“Identification of ‘Candidatus Phytoplasma’ species in “huanglongbing” infected citrus orchards in the Caribbean” is the first joint paper developed by the TROPICSAFE consortium and published in open access by the European Journal of Plant Pathology, an international journal publishing original articles in English dealing with fundamental and applied aspects of plant pathology; considering disease in agricultural and horticultural crops, forestry, and in natural plant populations.

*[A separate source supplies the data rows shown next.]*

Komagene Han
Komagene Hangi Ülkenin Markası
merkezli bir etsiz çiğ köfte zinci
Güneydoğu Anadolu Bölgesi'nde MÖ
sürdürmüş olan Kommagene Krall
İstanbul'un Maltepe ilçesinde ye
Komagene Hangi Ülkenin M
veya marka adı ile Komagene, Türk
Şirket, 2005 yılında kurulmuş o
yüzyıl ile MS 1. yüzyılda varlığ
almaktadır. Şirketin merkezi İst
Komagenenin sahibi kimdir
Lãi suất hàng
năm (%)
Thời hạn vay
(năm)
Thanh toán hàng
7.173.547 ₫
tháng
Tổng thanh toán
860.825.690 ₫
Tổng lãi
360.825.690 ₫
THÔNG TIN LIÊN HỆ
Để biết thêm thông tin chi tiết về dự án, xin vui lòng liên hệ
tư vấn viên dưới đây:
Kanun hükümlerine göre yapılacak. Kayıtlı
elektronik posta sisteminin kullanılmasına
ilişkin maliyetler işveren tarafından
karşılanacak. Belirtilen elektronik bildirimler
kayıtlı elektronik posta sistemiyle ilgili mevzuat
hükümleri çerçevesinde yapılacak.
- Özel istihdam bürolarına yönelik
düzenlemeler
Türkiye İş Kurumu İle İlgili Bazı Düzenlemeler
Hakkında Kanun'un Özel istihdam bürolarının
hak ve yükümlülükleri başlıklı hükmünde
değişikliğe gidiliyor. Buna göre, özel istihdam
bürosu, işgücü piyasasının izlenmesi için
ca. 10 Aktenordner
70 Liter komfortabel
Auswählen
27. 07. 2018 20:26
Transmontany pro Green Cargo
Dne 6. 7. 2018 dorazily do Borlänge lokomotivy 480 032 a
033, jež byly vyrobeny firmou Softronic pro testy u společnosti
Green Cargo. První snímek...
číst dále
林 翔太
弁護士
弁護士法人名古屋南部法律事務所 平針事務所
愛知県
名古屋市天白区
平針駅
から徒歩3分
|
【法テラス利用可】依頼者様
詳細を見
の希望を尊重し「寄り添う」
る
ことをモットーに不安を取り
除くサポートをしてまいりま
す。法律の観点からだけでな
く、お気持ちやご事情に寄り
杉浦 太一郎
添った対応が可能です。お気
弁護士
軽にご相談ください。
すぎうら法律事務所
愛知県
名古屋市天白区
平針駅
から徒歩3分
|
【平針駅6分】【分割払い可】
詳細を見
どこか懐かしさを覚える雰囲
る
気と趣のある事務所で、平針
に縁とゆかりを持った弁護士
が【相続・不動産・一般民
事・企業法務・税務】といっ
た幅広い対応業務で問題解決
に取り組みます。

Huanglongbing” (HLB) is one of the most devastating diseases of citrus orchards worldwide. Samples from 183 citrus plants of different cultivars and rootstock/cultivar combinations, showing HLB symptoms in three Caribbean countries (Cuba, Jamaica, and Guadeloupe-France), were collected to verify the possible co-infection of ‘Candidatus Phytoplasma’ and ‘Candidatus Liberibacter’ species.
The 64% of the samples resulted positive to the ‘Ca. L. asiaticus’ and the 27% to diverse ‘Ca. Phytoplasma’-related species, moreover about the 14% of the samples infected with ‘Ca. Liberibacter’ were also found positive to phytoplasmas, indicating the presence of mixed infection especially in the orchards located in Cuba. Moreover, in one of the samples from Jamaica mixed phytoplasma infection was detected.
Moreover the detection of only phytoplasmas in 11 symptomatic citrus samples collected from Cuba and Guadeloupe without ‘Ca. Liberibacter’ detection, confirmed that the symptomatology cannot be the sole criterium to discriminate between the presence of the two pathogens, and molecular detection is necessary to identify single or mixed infections. Diaphorina citri insects collected from Cuba and Guadeloupe resulted infected with ‘Ca. L. asiaticus’ confirming its active role in the dissemination of the pathogen. Only one insect of the Cicadidae family, collected in Guadeloupe, was found positive for phytoplasma presence. Considering that the phytoplasmas belonging to some ‘Candidatus species’ were detected in the three countries in different citrus varieties, a relevant role as phytoplasma reservoir can be attribute to citrus orchards.
The research leading to these results received funding from EU H2020 R & I programme project “Insectborne prokaryote-associated diseases in tropical and subtropical perennial crops – TROPICSAFE”.